Üç farklı tarih, üç farklı senaryo…
1970’li yıllar….
Önce Bretton-Woods sistemi çöküyor. Ardından Arap-İsrail Savaşları’nı takiben 1973’te Suudi Arabistan ABD ve İsrail müttefiklerine petrol satışını durduruyor. Petrol fiyatları sıçrıyor. Birkaç yıl sonra İran’da devrim oluyor ve fiyatlar daha da yükseliyor. Fakat bu sırada dünya ekonomisi durgunluğa giriyor. On yıl içinde dört kattan fazla yükselen petrol fiyatları durgunluk içindeki dünya ekonomisini bir de enflasyona maruz bırakıyor.
Sırası gelmişken söyleyeyim; stagflasyon işte buna deniyor. Hem kriz var, ekonomi büyümüyor, hem de fiyatlar sürekli ve hızlı biçimde yükseliyor. Türkiye’de ve dünyada ekmek ve benzin kuyruklarının yaşandığı yıllar.
80’lerin başından itibaren işler yoluna giriyor.
90’lı yılların başında Körfez Krizi ile yön yeniden yukarı dönse de izleyen yıllarda petrol fiyatları unutulup gidiyor.
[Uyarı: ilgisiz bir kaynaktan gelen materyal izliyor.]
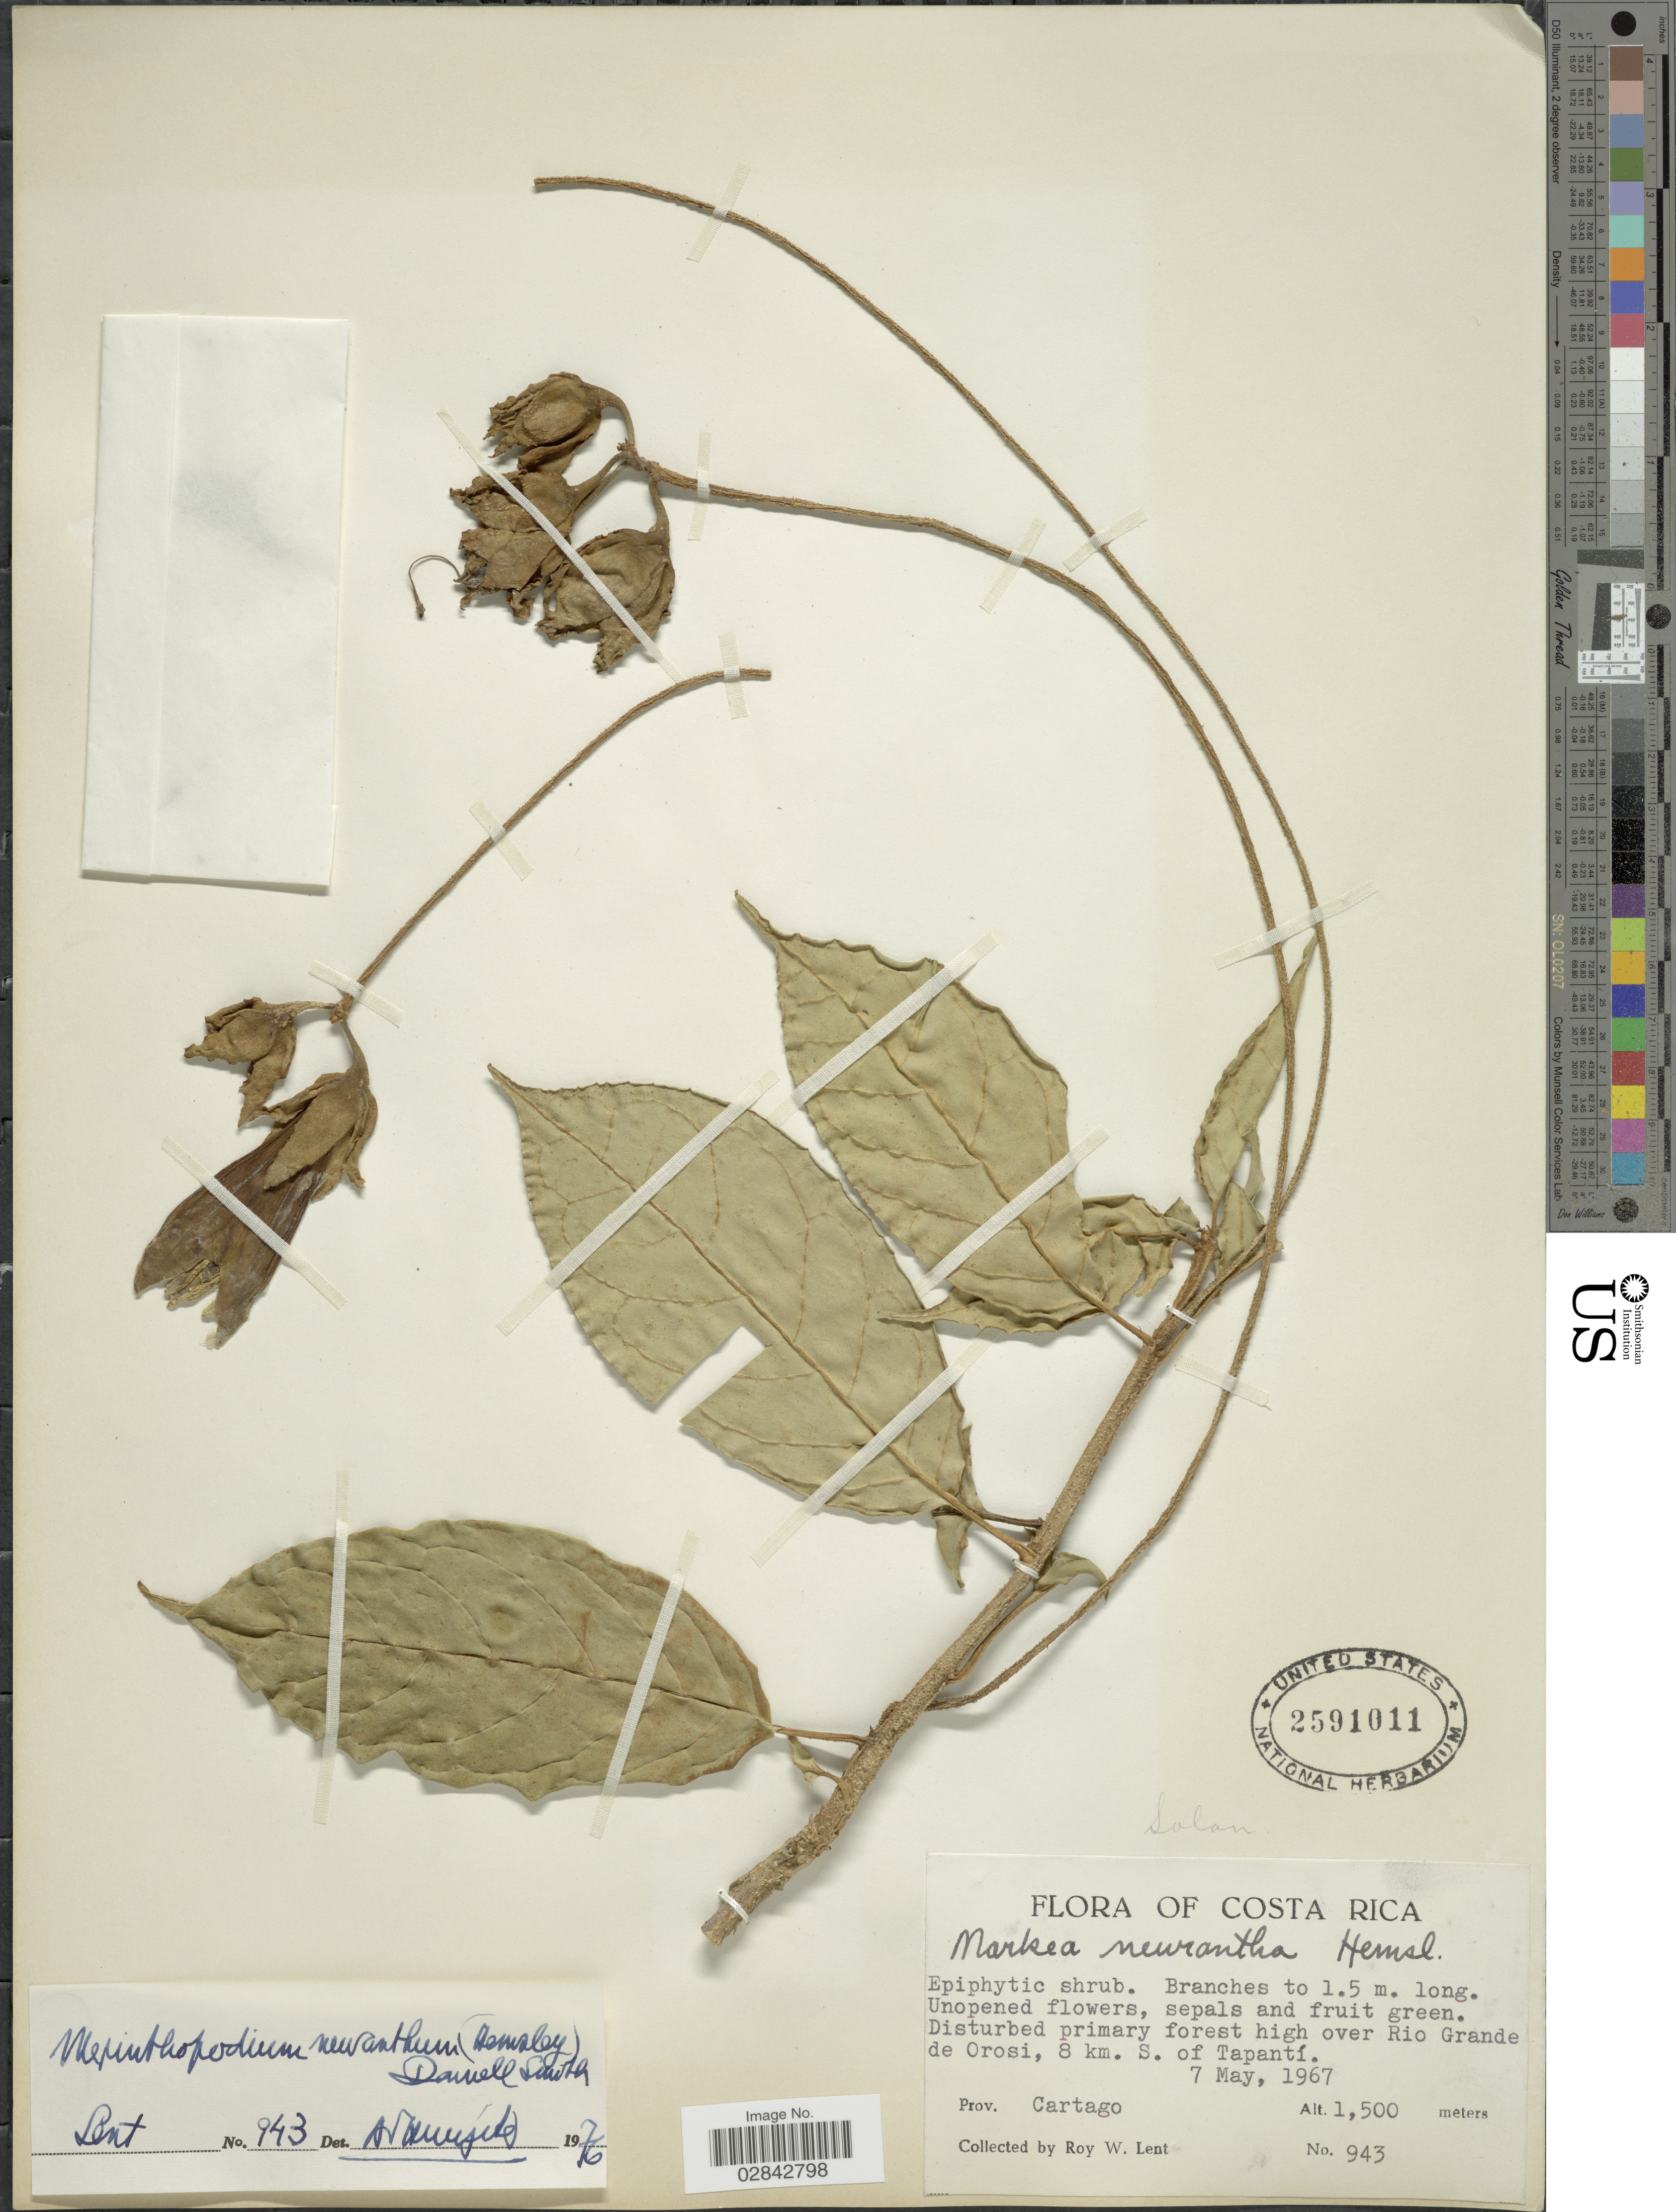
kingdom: Plantae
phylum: Tracheophyta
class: Magnoliopsida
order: Solanales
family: Solanaceae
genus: Markea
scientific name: Markea neurantha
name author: Hemsl.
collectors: R. W. Lent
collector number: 943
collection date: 1967-05-07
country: Costa Rica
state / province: Cartago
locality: Over Rio Grande de Orosi, 8 km. S. of Tapantí.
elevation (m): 1500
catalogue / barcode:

2000’li yıllar dünya için hızlı büyüme dönemi. 2001’de 20, 2003’te 30 dolar olan varil petrol fiyatı o günlerde yükselmeye başlıyor. Ama 2006’dan sonra büyüme de ipin ucu kaçıyor. Aşırı gevşek para politikası faiz dışındaki tüm varlıkları cazip hale getiriyor. İnsanlar, hatta şirketler ve mali kurumlar bile standart yatırım alışkanlıklarının çok dışına çıkıp emtiaya yatırım yapmaya başlıyor. O zaman değerli madenler, gıda ürünleri ve petrol fiyatları da başını alıp gidiyor.
2003-2008 döneminde ham petrol fiyatı 30 dolardan 140 dolara çıkıyor. Yine dört katı aşan bir sıçrama yaşansa da bunun sebebi öncekilerde olduğu gibi kriz değil, para bolluğundan, doların değer kaybından ve spekülatif ataklardan kaynaklanıyor.
Derken krizin ayak sesleri duyuluyor. Temmuz 2008’de 147 dolar olan petrol aradan dört ay geçmeden yaklaşık yüzde 75 geriliyor. Ancak bir süre sonra ekonomik toparlanma işaretlerinin gelmesi ile yön yeniden yukarı dönüyor.
Bugün petrol fiyatları modern kapitalist sistemin son 40 yılındaki en sert yükselişini yaşıyor. Fiyatlar iki yılda üç katına ulaştı. Pekiyi bunun sebebi ne? Talep mi? Doların değer kaybetmesi midir? Üretimin durması, aksaması ya da bu yöndeki endişeler mi? Spekülatif şişirmeler mi Manipülatif bir küresel atak mı?
A:hepsi, B:hiçbiri
Ne dersiniz?
Şudur demek mümkün değil. Ama nelerin olmadığını söylemek mümkün. Birincisi talep kaynaklı bir baskı olmadığına eminiz. Bu yükselişe talep kaynaklı diyen varsa dönüp arkasına baksın; kimsenin onu dinlemediğini görür. Henüz küresel talep, mali kriz öncesi dönemin gerisinde.
Doların değeri ile de doğrudan ilişkili bir görünüm yok. Öyle olsaydı dolar çok daha hızlı değer kaybetmeliydi.
Geriye şu üç seçenek kalıyor. Spekülasyon, manipülasyon ve üretimin düşeceğine yönelik beklentiler. Ben bunların üçünün de fiyat artışında etkili olduğunu ancak, hangisinin ne kadar etkili olduğunun belirlenemeyeceğini düşünüyorum. Fakat eğer 30 yıl önce yaşananlar bugün de yaşanır da korkulduğu gibi bir stagflasyon belirirse (ben buna pek ihtimal vermiyorum) bu, bir ekonomik sistem değişikliğine kadar gidecek ciddi sorunlara neden olacaktır.